Study links well-being of teachers with AI use

As a new school year begins, the attention of parents, policymakers, and the public rightly turns to students. But if we are serious about improving schools, we should start with the well-being of their teachers. Their mental health directly shapes the classroom environment, student learning, and whether schools can retain the educators they need.

The pressures teachers face are not new, but they have intensified in recent years. Stress and burnout have become widespread. Since 2020, teachers have encountered piling new responsibilities and uncertainties onto a profession that was already demanding. For too long, teachers have been expected to simply push through, even as conditions around them erode their well-being.

We recently surveyed nearly 700 teachers from across the country to gain a better understanding of what influences their mental health. The results were telling. One of the most interesting findings was the link between a teacher’s comfort with artificial intelligence (AI) and their wellbeing. Teachers who felt confident using AI in their work reported better mental health than less-confident peers. AI has the potential to dramatically reduce the time teachers spend on routine tasks, from drafting lesson plans, creating quizzes, and writing reports.

A McKinsey report estimated that the thoughtful use of AI could save teachers up to 13 hours per week. For a profession where planning, grading, and paperwork often extend late into the evening, this is not a minor adjustment. It’s a lifeline.

But these benefits will only be realized if schools invest in preparing teachers to use AI to support their teaching. Too often, new technologies are introduced without training or support, which only compounds teacher frustration. Providing training to teachers to leverage AI needs to be at the top of schools’ priorities.

Teachers entered the profession to teach and to build meaningful relationships with students, not to drown in administrative tasks, data entry, and endless paperwork. AI should be deployed to strip away those distractions and give teachers back the time and energy to focus on the core of their work: teaching, mentoring, and inspiring students.

In addition to AI, the strongest factor influencing mental health by far was support. Teachers who felt backed by their administrators, who had colleagues they could lean on, and who saw parents reinforce their efforts reported significantly better mental health. These aspects should not be considered perks, but the foundations of a sustainable career in teaching.

Administrative support matters when principals back teachers when students misbehave, protect their planning time, and ensure they have the necessary resources to succeed.

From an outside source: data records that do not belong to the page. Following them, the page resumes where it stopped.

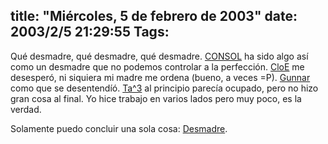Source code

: title: "Miércoles, 5 de febrero de 2003"
date: 2003/2/5 21:29:55
Tags: 
---
<p>Qué desmadre, qué desmadre, qué desmadre. <a href="http://web.archive.org/web/20030218225029/http://www.consol.org.mx/">CONSOL</a> ha sido algo así como un desmadre que  no podemos controlar a la perfección. <a href="mailto:clandar@yahoo.com.mx">CloE</a> me desesperó, ni siquiera mi madre me  ordena (bueno, a veces =P). <a href="mailto:gwolf@gwolf.cx">Gunnar</a> como que se desentendíó. <a href="mailto:tacvbo@tacvbo.net">Ta^3</a> al principio parecía ocupado, pero no hizo gran cosa al final. Yo hice trabajo en  varios lados pero muy poco, es la verdad.</p>

<p>Solamente puedo concluir una sola cosa: <a href="http://web.archive.org/web/20030218225029/http://www.desmadre.org/">Desmadre</a>.</p>
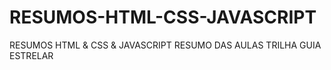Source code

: # RESUMOS-HTML-CSS-JAVASCRIPT
RESUMOS HTML &amp; CSS &amp; JAVASCRIPT
RESUMO DAS AULAS TRILHA GUIA ESTRELAR
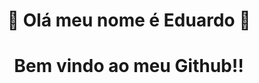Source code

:  # <div align="center">🤖 Olá meu nome é Eduardo 🤖</div>
 
 
# <div align ="center"> Bem vindo ao meu Github!!
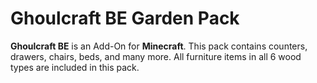 # Ghoulcraft BE Garden Pack
 **Ghoulcraft BE** is an Add-On for **Minecraft**. This pack contains counters, drawers, chairs, beds, and many more. All furniture items in all 6 wood types are included in this pack.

Our study also revealed encouraging signs for emerging school models like hybrid and microschools. Teachers in smaller, more flexible environments like these reported higher levels of well-being. They also reported having manageable workloads, lower levels of burnout, and higher levels of morale. These schools often give teachers more flexibility, smaller class sizes, and closer professional communities.

While not every district can replicate that structure, traditionally structured schools can still borrow lessons. Trusting teachers as professionals and giving them room to innovate leads to healthier educators and stronger schools.

This school year let’s measure success by whether teachers have the support they need. When teachers are supported, classrooms are stronger, and schools become places where both educators and students can thrive.

David T. Marshall is an associate professor in the College of Education at Auburn University. He is the co-founder and senior researcher for the Plains Research Consortium.